■ **Work to be completed**
State the number of lines in the following data that contain the string "left", and nothing else.

##### Data #####

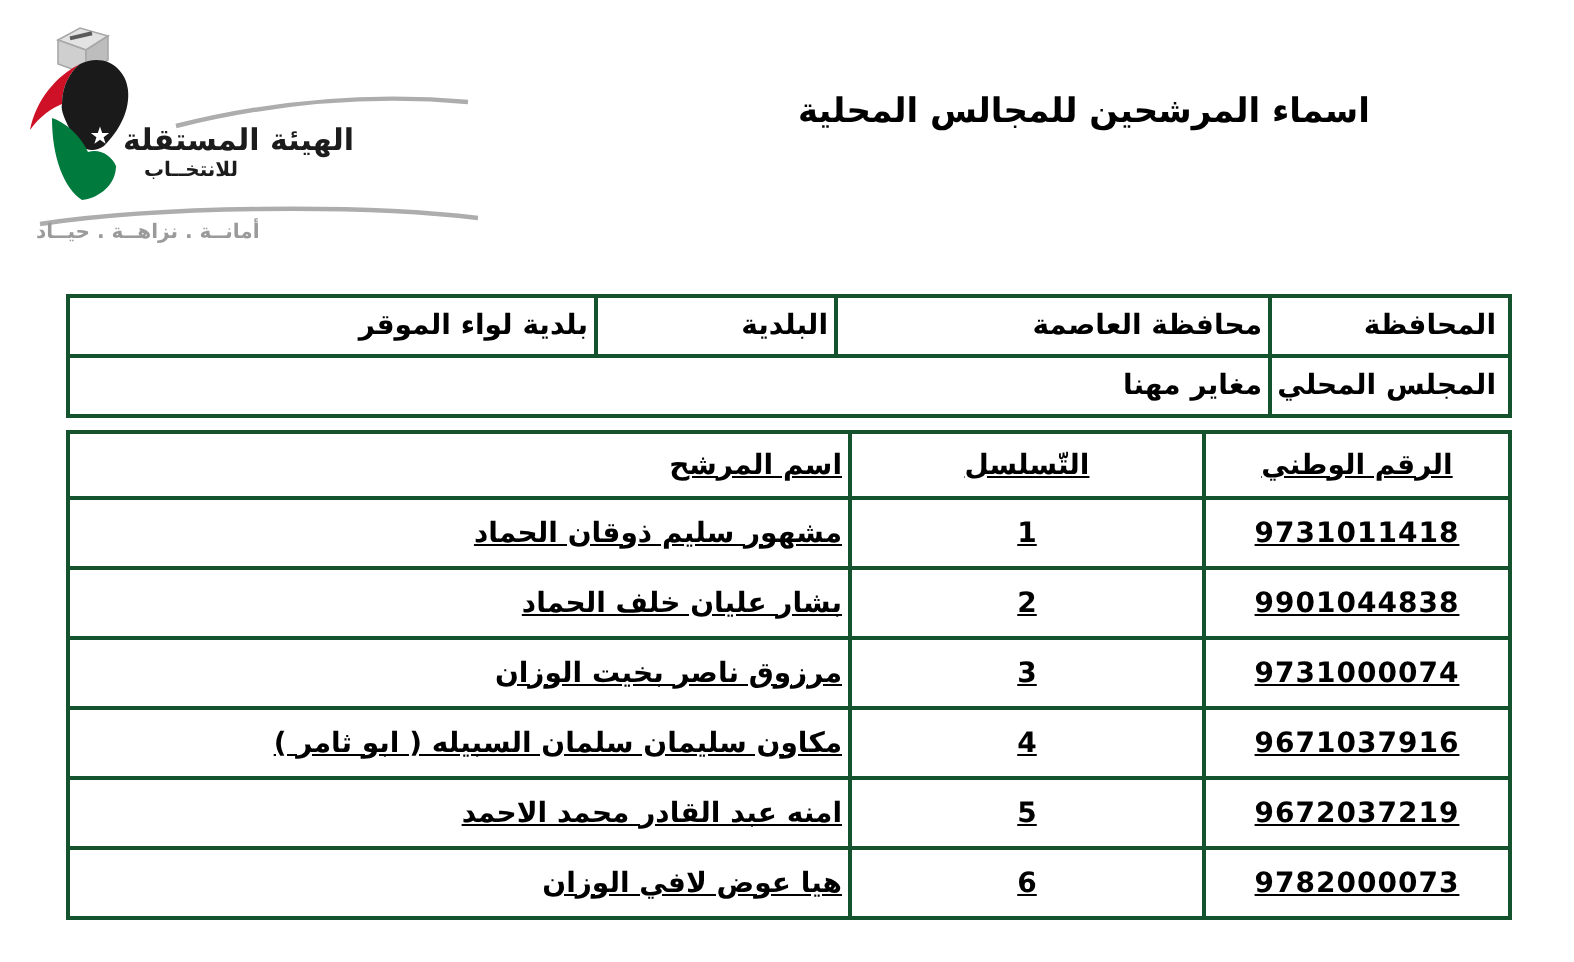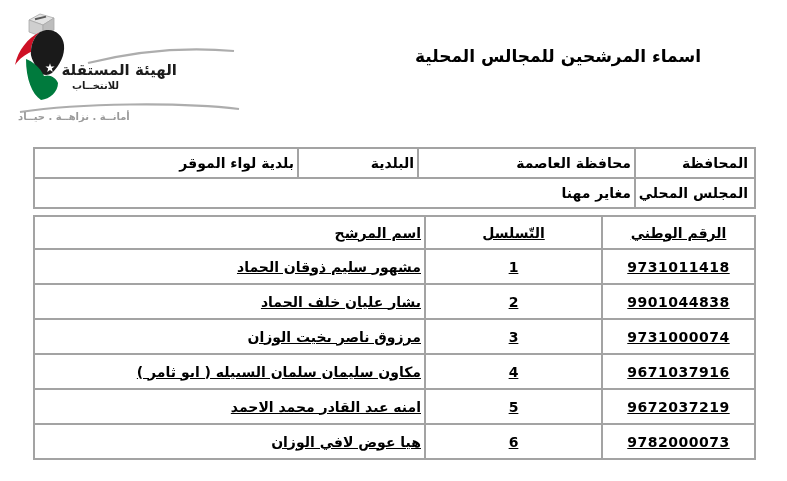--- a/index.html
+++ b/index.html
@@ -28,7 +28,7 @@
 
   
   .doc-title {
-    position: absolute; left: 368px; top: 46px; width: 380px;
+    position: absolute; left: 352px; top: 46px; width: 380px;
     text-align: center; direction: rtl;
     font-size: 17px; font-weight: bold; color: #000;
   }

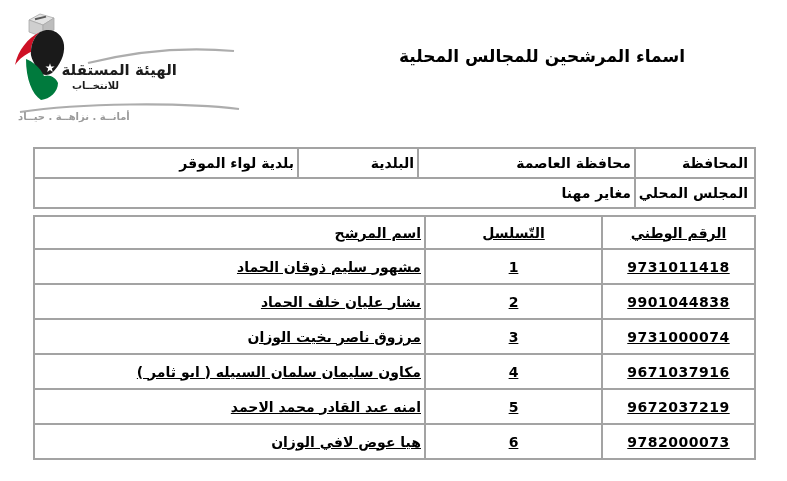--- a/index.html
+++ b/index.html
@@ -35,7 +35,7 @@
 
   
   table { border-collapse: collapse; direction: rtl; table-layout: fixed; }
-  td, th { border: 2px solid #a3a3a3; font-weight: bold; color: #000; vertical-align: middle; overflow: hidden; white-space: nowrap; }
+  td, th { border: 2px solid #14532d; font-weight: bold; color: #000; vertical-align: middle; overflow: hidden; white-space: nowrap; }
 
   
   .info-table { position: absolute; left: 33px; top: 147px; width: 721px; }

#####

■ **Exercise solution**
3